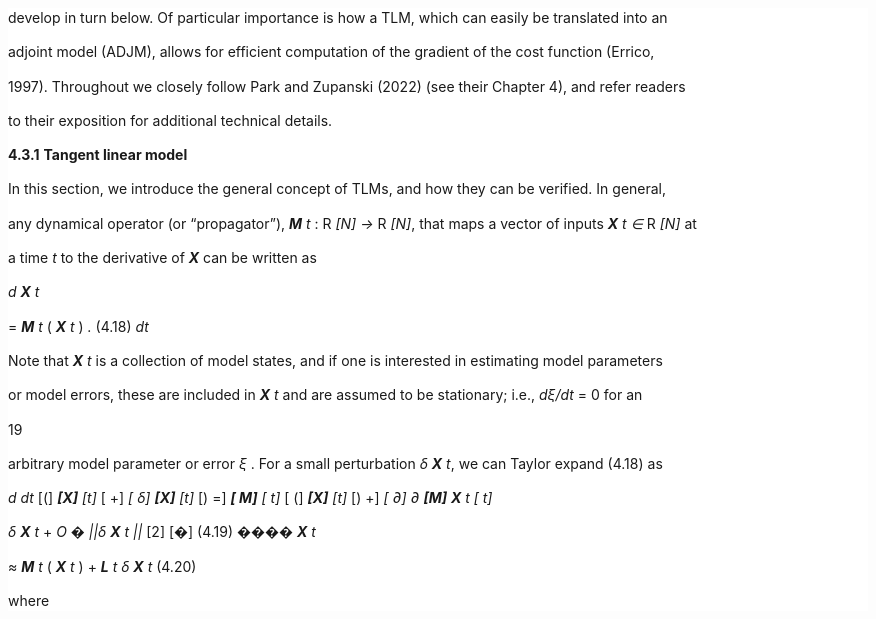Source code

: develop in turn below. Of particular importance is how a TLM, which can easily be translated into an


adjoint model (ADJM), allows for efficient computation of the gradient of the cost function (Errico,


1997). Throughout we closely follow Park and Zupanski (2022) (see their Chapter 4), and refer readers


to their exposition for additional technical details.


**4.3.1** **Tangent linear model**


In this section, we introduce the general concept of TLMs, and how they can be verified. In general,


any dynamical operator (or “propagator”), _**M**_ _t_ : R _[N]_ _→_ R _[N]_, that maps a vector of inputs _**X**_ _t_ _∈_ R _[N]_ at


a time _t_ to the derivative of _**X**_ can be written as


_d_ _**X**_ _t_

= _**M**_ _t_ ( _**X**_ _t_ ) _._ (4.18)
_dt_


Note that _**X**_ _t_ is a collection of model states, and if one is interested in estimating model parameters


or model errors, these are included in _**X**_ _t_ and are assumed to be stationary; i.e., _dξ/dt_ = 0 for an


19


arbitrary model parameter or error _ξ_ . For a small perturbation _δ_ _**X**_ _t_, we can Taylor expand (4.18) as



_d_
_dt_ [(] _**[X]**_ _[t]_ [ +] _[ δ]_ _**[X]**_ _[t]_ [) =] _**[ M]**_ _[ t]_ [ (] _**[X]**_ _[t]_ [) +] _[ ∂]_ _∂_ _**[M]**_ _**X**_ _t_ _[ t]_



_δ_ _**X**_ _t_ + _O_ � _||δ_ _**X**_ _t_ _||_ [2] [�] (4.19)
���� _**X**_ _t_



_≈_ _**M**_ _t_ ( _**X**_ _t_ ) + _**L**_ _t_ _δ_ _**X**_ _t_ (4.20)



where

--*--

Task requirements:
Copy the part of the entries that opens with the line containing "a time _t_ to" and closes with the line containing "arbitrary model parameter", reproducing every line in between without any change.

Written answer:
a time _t_ to the derivative of _**X**_ can be written as


_d_ _**X**_ _t_

= _**M**_ _t_ ( _**X**_ _t_ ) _._ (4.18)
_dt_


Note that _**X**_ _t_ is a collection of model states, and if one is interested in estimating model parameters


or model errors, these are included in _**X**_ _t_ and are assumed to be stationary; i.e., _dξ/dt_ = 0 for an


19


arbitrary model parameter or error _ξ_ . For a small perturbation _δ_ _**X**_ _t_, we can Taylor expand (4.18) as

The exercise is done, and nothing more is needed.